Brandon Williams, chairman of CRES Electric Avenue, said the expo is about fostering electric- vehicle expansion in the Rockies — to promote "mass adoption" of new vehicle technology. "The goal is to reduce petroleum consumption and clean up Colorado's air," Williams said. "I think the (new vehicle) technology is great," he said. "This is all about making Colorado a cleaner state to live in. That is an important value for people in Colorado. Electric vehicles give consumers an option." Also speaking Wednesday at the forum was Santiago Seage, chief executive of Abenoga Solar, an Spanish solar-power company, with its U.S. headquarters in Lakewood. He said renewable energy "is even more important" in a world in which the controversial drilling practice of hydraulic fracturing, or fracking, has become prominent.

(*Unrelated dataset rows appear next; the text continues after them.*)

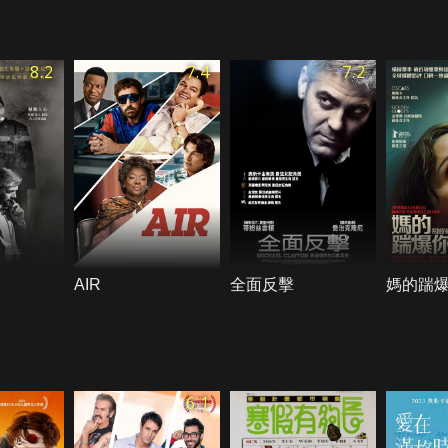
8.2
7.4
7.2
AIR
全面反擊
媽的踹
6.1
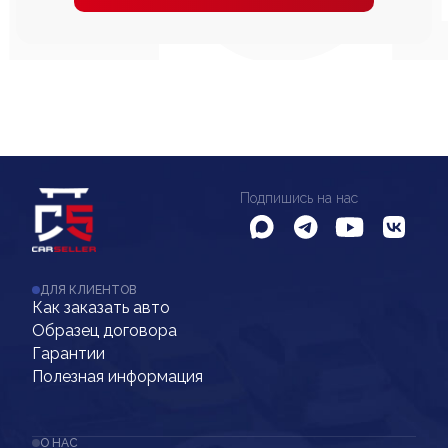
Подпишись на нас
ДЛЯ КЛИЕНТОВ
Как заказать авто
Образец договора
Гарантии
Полезная информация
О НАС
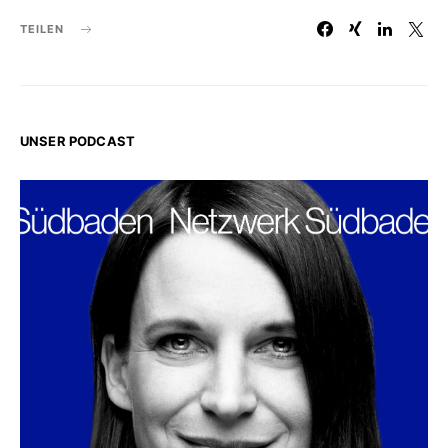
TEILEN
UNSER PODCAST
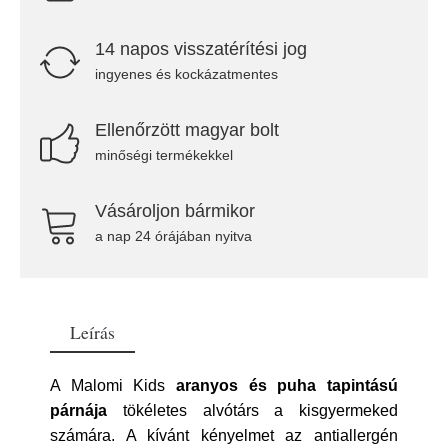
14 napos visszatérítési jog
ingyenes és kockázatmentes
Ellenőrzött magyar bolt
minőségi termékekkel
Vásároljon bármikor
a nap 24 órájában nyitva
Leírás
A Malomi Kids
aranyos és puha tapintású
párnája
tökéletes alvótárs a kisgyermeked
számára. A kívánt kényelmet az antiallergén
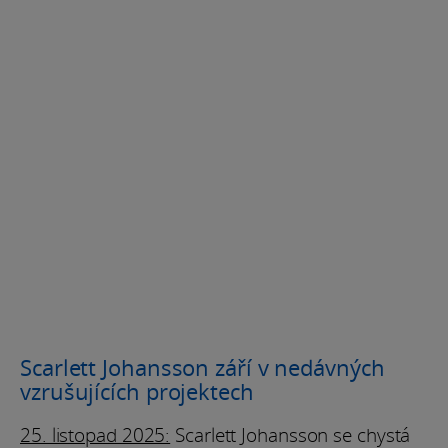
Scarlett Johansson září v nedávných
vzrušujících projektech
25. listopad 2025:
Scarlett Johansson se chystá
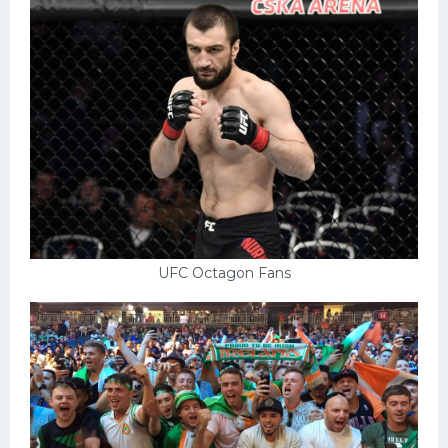
UFC Octagon Fans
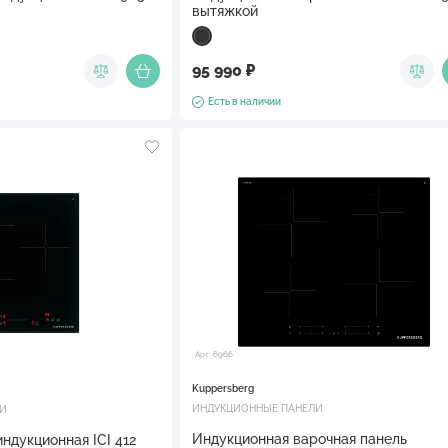
вытяжкой
95 990 ₽
Есть в наличии
Арт. 6966
Kuppersberg
ИНДУКЦИОННЫЕ ПАНЕЛИ
ЛИ
Индукционная варочная панель
ндукционная ICI 412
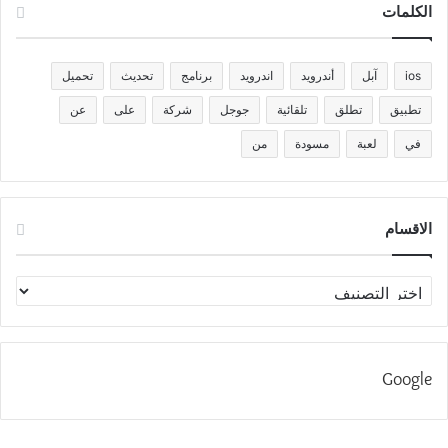
الكلمات
ios
آبل
أندرويد
اندرويد
برنامج
تحديث
تحميل
تطبيق
تطلق
تلقائية
جوجل
شركة
على
عن
في
لعبة
مسودة
من
الاقسام
الاقسام
Google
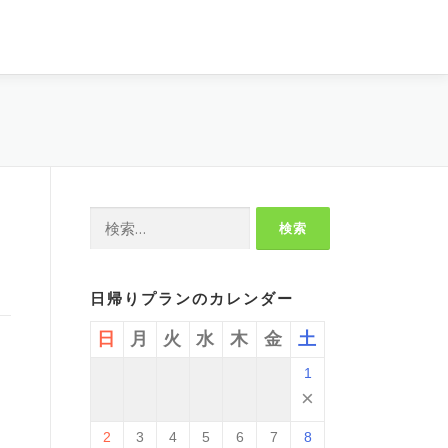
検
索:
日帰りプランのカレンダー
日
月
火
水
木
金
土
1
×
2
3
4
5
6
7
8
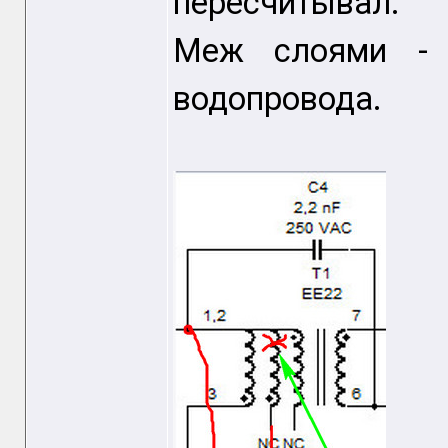
пересчитывал.
Меж слоями - 
водопровода.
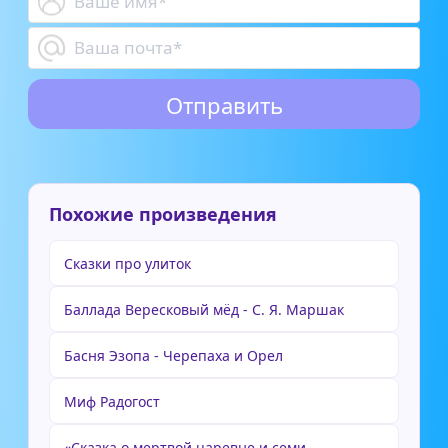
Похожие произведения
Сказки про улиток
Баллада Вересковый мёд - С. Я. Маршак
Басня Эзопа - Черепаха и Орел
Миф Радогост
«Сказка о мертвой царевне и семи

The focus on fracking, in which water and trace chemicals are pumped into wells to break up rock and free up oil and gas, has diverted attention from the development of renewable-energy sources, Seage said. Political analysts have begun to use energy as a battlefield, he said, "and as a result ... we end up seeing R&D investments going down, we end up seeing the focus on transition technologies that are not the solution and we all end up compromising in technology." "That will not solve the problem. Some of you saw this in the late '70s and the '80s," he said. "We cannot let this happen again."

Source
 
Two things here. One, the GOP will oppose anything that might look good for the President, no matter how beneficial to the nation. Two, the GOP has huge owe-me's to the fossil fuel corperations.